One reason is that we simply are not yet equipped to comprehend the reality we will experience in the new age, for “no eye has seen, nor ear heard, nor the heart of man imagined, what God has prepared for those who love him” (1 Corinthians 2:9). Through figurative language, God helps us transpose the glories we now see and understand into glimpses of future greater glories.
But I believe there is a more important reason God doesn’t give us more details:Eternal life is more about a Person than a place. What will make the kingdom of heaven so heavenly to us will not be the glorious phenomena of the new creation or the rich rewards we will receive, as inexpressibly wonderful as they will be. The heaven of the age to come, the Treasure of treasures, will be God himself — knowing and being with the One from whom all blessings flow.
Jesus himself said, “this is eternal life, that they know you the only true God, and Jesus Christ whom you have sent” (John 17:3). And Paul expressed his deepest longings like this: “I have suffered the loss of all things and count them as rubbish, in order that I may gain Christ… that I may know him and the power of his resurrection” (Philippians 3:810). What we will enjoy most about the resurrection is having the dim mirror of this age removed and finally seeing Jesus face to face, finally knowing the triune God fully as we have been fully known by him (1 Corinthians 13:12).

Remember Why You Sold Everything

The resurrection from the dead is the single greatest hope of the Christian. It is the only prize that ultimately matters, and we make it our one great life goal to obtain it (Philippians 3:14). It is the culmination of the gospel (1 Peter 3:18). The whole reason Jesus came into the world was to give us eternal life (John 3:16). He died for us, that we might live with him (1 Thessalonians 5:10).

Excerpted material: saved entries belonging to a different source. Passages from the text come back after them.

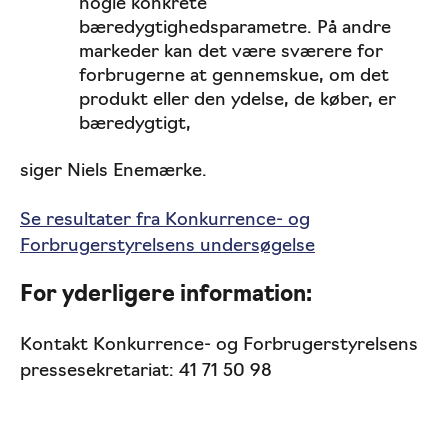
nogle konkrete
bæredygtighedsparametre. På andre
markeder kan det være sværere for
forbrugerne at gennemskue, om det
produkt eller den ydelse, de køber, er
bæredygtigt,
siger Niels Enemærke.
Se resultater fra Konkurrence- og
Forbrugerstyrelsens undersøgelse
For yderligere information:
Kontakt Konkurrence- og Forbrugerstyrelsens
pressesekretariat: 41 71 50 98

Jesus did not come to give us our best life now. He came to “deliver us from the present evil age” (Galatians 1:4) and bring us safely into his heavenly kingdom (2 Timothy 4:18).
Jesus is longing for this day with all his heart. He expressed this yearning to his Father when he prayed, “Father, I desire that they also, whom you have given me, may be with me where I am, to see my glory that you have given me because you loved me before the foundation of the world” (John 17:24).
Jesus’s great longing is that you will be with him. And when you are finally with him, “he will wipe away every tear from [your] eyes, and death shall be no more, neither shall there be mourning, nor crying, nor pain anymore, for the former things [will] have passed away” (Revelation 21:4). Never again will you know any kind of separation from him (Romans 8:39), for you will always be with the Lord (1 Thessalonians 4:17).
That is the treasure you have discovered in the field of this fallen world. Jesus has paid for it all, and it costs you everything you own in this age to have it. Yet it is such a small payment for such an everlasting, never-ending treasure that only a fool would pass it up.
The treasure makes all the difference.